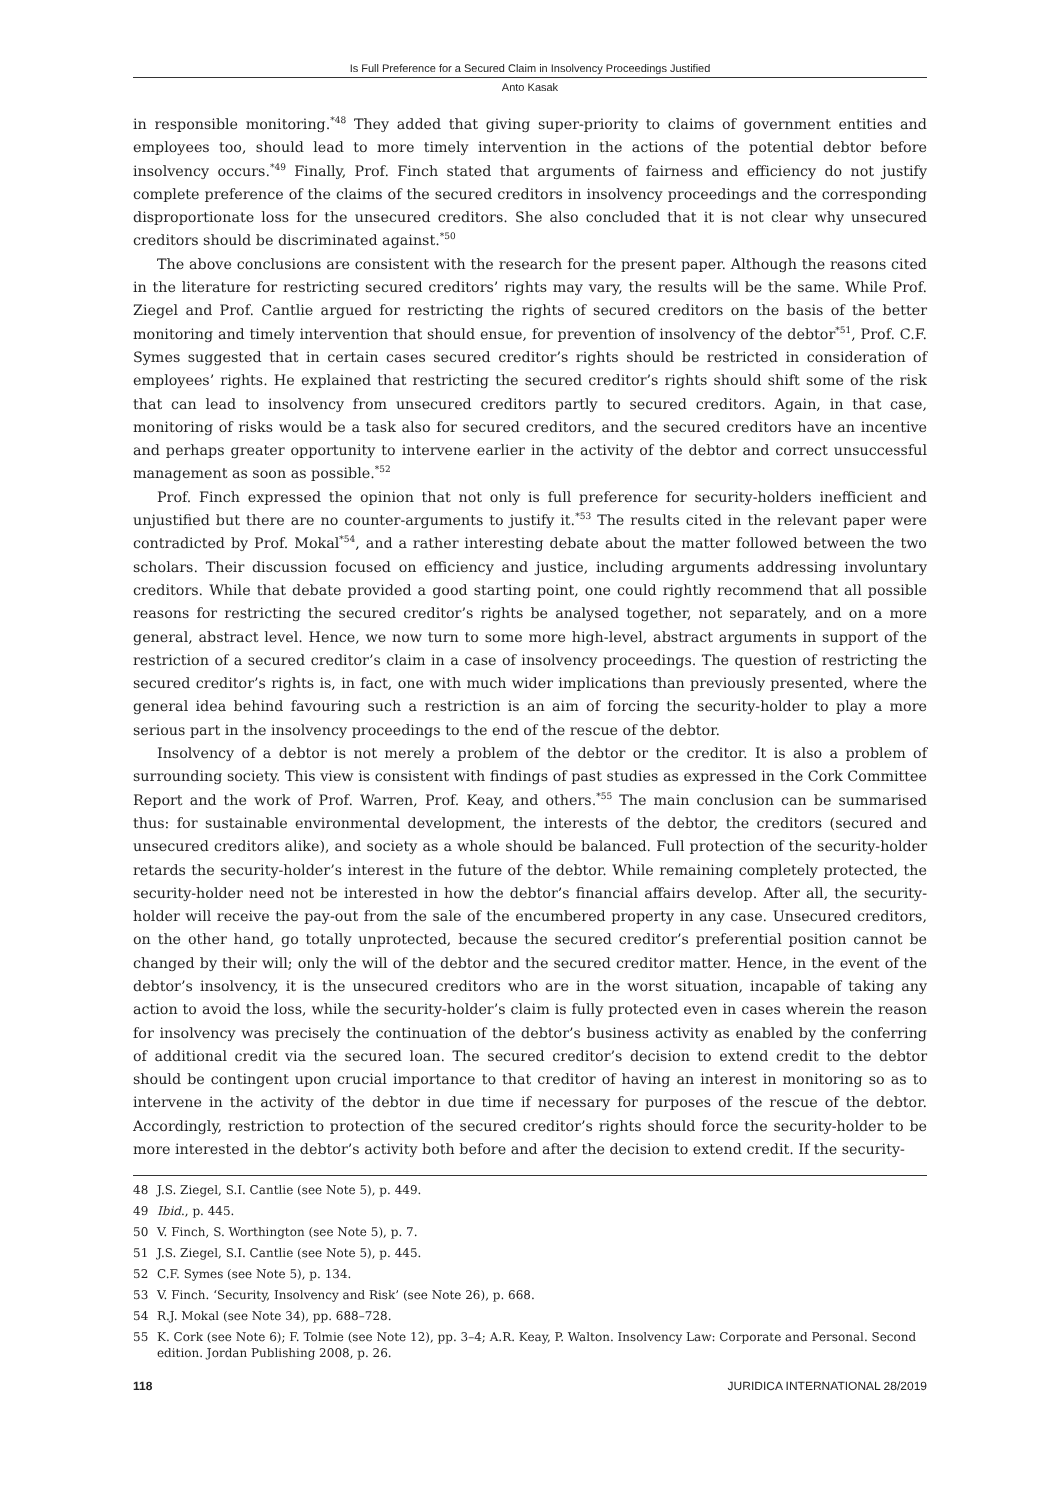Is Full Preference for a Secured Claim in Insolvency Proceedings Justified
Anto Kasak
in responsible monitoring.<sup>*48</sup> They added that giving super-priority to claims of government entities and employees too, should lead to more timely intervention in the actions of the potential debtor before insolvency occurs.<sup>*49</sup> Finally, Prof. Finch stated that arguments of fairness and efficiency do not justify complete preference of the claims of the secured creditors in insolvency proceedings and the corresponding disproportionate loss for the unsecured creditors. She also concluded that it is not clear why unsecured creditors should be discriminated against.<sup>*50</sup>
The above conclusions are consistent with the research for the present paper. Although the reasons cited in the literature for restricting secured creditors’ rights may vary, the results will be the same. While Prof. Ziegel and Prof. Cantlie argued for restricting the rights of secured creditors on the basis of the better monitoring and timely intervention that should ensue, for prevention of insolvency of the debtor<sup>*51</sup>, Prof. C.F. Symes suggested that in certain cases secured creditor’s rights should be restricted in consideration of employees’ rights. He explained that restricting the secured creditor’s rights should shift some of the risk that can lead to insolvency from unsecured creditors partly to secured creditors. Again, in that case, monitoring of risks would be a task also for secured creditors, and the secured creditors have an incentive and perhaps greater opportunity to intervene earlier in the activity of the debtor and correct unsuccessful management as soon as possible.<sup>*52</sup>
Prof. Finch expressed the opinion that not only is full preference for security-holders inefficient and unjustified but there are no counter-arguments to justify it.<sup>*53</sup> The results cited in the relevant paper were contradicted by Prof. Mokal<sup>*54</sup>, and a rather interesting debate about the matter followed between the two scholars. Their discussion focused on efficiency and justice, including arguments addressing involuntary creditors. While that debate provided a good starting point, one could rightly recommend that all possible reasons for restricting the secured creditor’s rights be analysed together, not separately, and on a more general, abstract level. Hence, we now turn to some more high-level, abstract arguments in support of the restriction of a secured creditor’s claim in a case of insolvency proceedings. The question of restricting the secured creditor’s rights is, in fact, one with much wider implications than previously presented, where the general idea behind favouring such a restriction is an aim of forcing the security-holder to play a more serious part in the insolvency proceedings to the end of the rescue of the debtor.
Insolvency of a debtor is not merely a problem of the debtor or the creditor. It is also a problem of surrounding society. This view is consistent with findings of past studies as expressed in the Cork Committee Report and the work of Prof. Warren, Prof. Keay, and others.<sup>*55</sup> The main conclusion can be summarised thus: for sustainable environmental development, the interests of the debtor, the creditors (secured and unsecured creditors alike), and society as a whole should be balanced. Full protection of the security-holder retards the security-holder’s interest in the future of the debtor. While remaining completely protected, the security-holder need not be interested in how the debtor’s financial affairs develop. After all, the security-holder will receive the pay-out from the sale of the encumbered property in any case. Unsecured creditors, on the other hand, go totally unprotected, because the secured creditor’s preferential position cannot be changed by their will; only the will of the debtor and the secured creditor matter. Hence, in the event of the debtor’s insolvency, it is the unsecured creditors who are in the worst situation, incapable of taking any action to avoid the loss, while the security-holder’s claim is fully protected even in cases wherein the reason for insolvency was precisely the continuation of the debtor’s business activity as enabled by the conferring of additional credit via the secured loan. The secured creditor’s decision to extend credit to the debtor should be contingent upon crucial importance to that creditor of having an interest in monitoring so as to intervene in the activity of the debtor in due time if necessary for purposes of the rescue of the debtor. Accordingly, restriction to protection of the secured creditor’s rights should force the security-holder to be more interested in the debtor’s activity both before and after the decision to extend credit. If the security-
48 J.S. Ziegel, S.I. Cantlie (see Note 5), p. 449.
49 Ibid., p. 445.
50 V. Finch, S. Worthington (see Note 5), p. 7.
51 J.S. Ziegel, S.I. Cantlie (see Note 5), p. 445.
52 C.F. Symes (see Note 5), p. 134.
53 V. Finch. ‘Security, Insolvency and Risk’ (see Note 26), p. 668.
54 R.J. Mokal (see Note 34), pp. 688–728.
55 K. Cork (see Note 6); F. Tolmie (see Note 12), pp. 3–4; A.R. Keay, P. Walton. Insolvency Law: Corporate and Personal. Second edition. Jordan Publishing 2008, p. 26.
118 JURIDICA INTERNATIONAL 28/2019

----

» INSTRUCTIONS FOR THE TASK
Transcribe all of the entries word for word, but skip any pictures they contain.

» ANSWER BOX
Is Full Preference for a Secured Claim in Insolvency Proceedings Justified
Anto Kasak
in responsible monitoring.<sup>*48</sup> They added that giving super-priority to claims of government entities and employees too, should lead to more timely intervention in the actions of the potential debtor before insolvency occurs.<sup>*49</sup> Finally, Prof. Finch stated that arguments of fairness and efficiency do not justify complete preference of the claims of the secured creditors in insolvency proceedings and the corresponding disproportionate loss for the unsecured creditors. She also concluded that it is not clear why unsecured creditors should be discriminated against.<sup>*50</sup>
The above conclusions are consistent with the research for the present paper. Although the reasons cited in the literature for restricting secured creditors’ rights may vary, the results will be the same. While Prof. Ziegel and Prof. Cantlie argued for restricting the rights of secured creditors on the basis of the better monitoring and timely intervention that should ensue, for prevention of insolvency of the debtor<sup>*51</sup>, Prof. C.F. Symes suggested that in certain cases secured creditor’s rights should be restricted in consideration of employees’ rights. He explained that restricting the secured creditor’s rights should shift some of the risk that can lead to insolvency from unsecured creditors partly to secured creditors. Again, in that case, monitoring of risks would be a task also for secured creditors, and the secured creditors have an incentive and perhaps greater opportunity to intervene earlier in the activity of the debtor and correct unsuccessful management as soon as possible.<sup>*52</sup>
Prof. Finch expressed the opinion that not only is full preference for security-holders inefficient and unjustified but there are no counter-arguments to justify it.<sup>*53</sup> The results cited in the relevant paper were contradicted by Prof. Mokal<sup>*54</sup>, and a rather interesting debate about the matter followed between the two scholars. Their discussion focused on efficiency and justice, including arguments addressing involuntary creditors. While that debate provided a good starting point, one could rightly recommend that all possible reasons for restricting the secured creditor’s rights be analysed together, not separately, and on a more general, abstract level. Hence, we now turn to some more high-level, abstract arguments in support of the restriction of a secured creditor’s claim in a case of insolvency proceedings. The question of restricting the secured creditor’s rights is, in fact, one with much wider implications than previously presented, where the general idea behind favouring such a restriction is an aim of forcing the security-holder to play a more serious part in the insolvency proceedings to the end of the rescue of the debtor.
Insolvency of a debtor is not merely a problem of the debtor or the creditor. It is also a problem of surrounding society. This view is consistent with findings of past studies as expressed in the Cork Committee Report and the work of Prof. Warren, Prof. Keay, and others.<sup>*55</sup> The main conclusion can be summarised thus: for sustainable environmental development, the interests of the debtor, the creditors (secured and unsecured creditors alike), and society as a whole should be balanced. Full protection of the security-holder retards the security-holder’s interest in the future of the debtor. While remaining completely protected, the security-holder need not be interested in how the debtor’s financial affairs develop. After all, the security-holder will receive the pay-out from the sale of the encumbered property in any case. Unsecured creditors, on the other hand, go totally unprotected, because the secured creditor’s preferential position cannot be changed by their will; only the will of the debtor and the secured creditor matter. Hence, in the event of the debtor’s insolvency, it is the unsecured creditors who are in the worst situation, incapable of taking any action to avoid the loss, while the security-holder’s claim is fully protected even in cases wherein the reason for insolvency was precisely the continuation of the debtor’s business activity as enabled by the conferring of additional credit via the secured loan. The secured creditor’s decision to extend credit to the debtor should be contingent upon crucial importance to that creditor of having an interest in monitoring so as to intervene in the activity of the debtor in due time if necessary for purposes of the rescue of the debtor. Accordingly, restriction to protection of the secured creditor’s rights should force the security-holder to be more interested in the debtor’s activity both before and after the decision to extend credit. If the security-
48 J.S. Ziegel, S.I. Cantlie (see Note 5), p. 449.
49 Ibid., p. 445.
50 V. Finch, S. Worthington (see Note 5), p. 7.
51 J.S. Ziegel, S.I. Cantlie (see Note 5), p. 445.
52 C.F. Symes (see Note 5), p. 134.
53 V. Finch. ‘Security, Insolvency and Risk’ (see Note 26), p. 668.
54 R.J. Mokal (see Note 34), pp. 688–728.
55 K. Cork (see Note 6); F. Tolmie (see Note 12), pp. 3–4; A.R. Keay, P. Walton. Insolvency Law: Corporate and Personal. Second edition. Jordan Publishing 2008, p. 26.
118 JURIDICA INTERNATIONAL 28/2019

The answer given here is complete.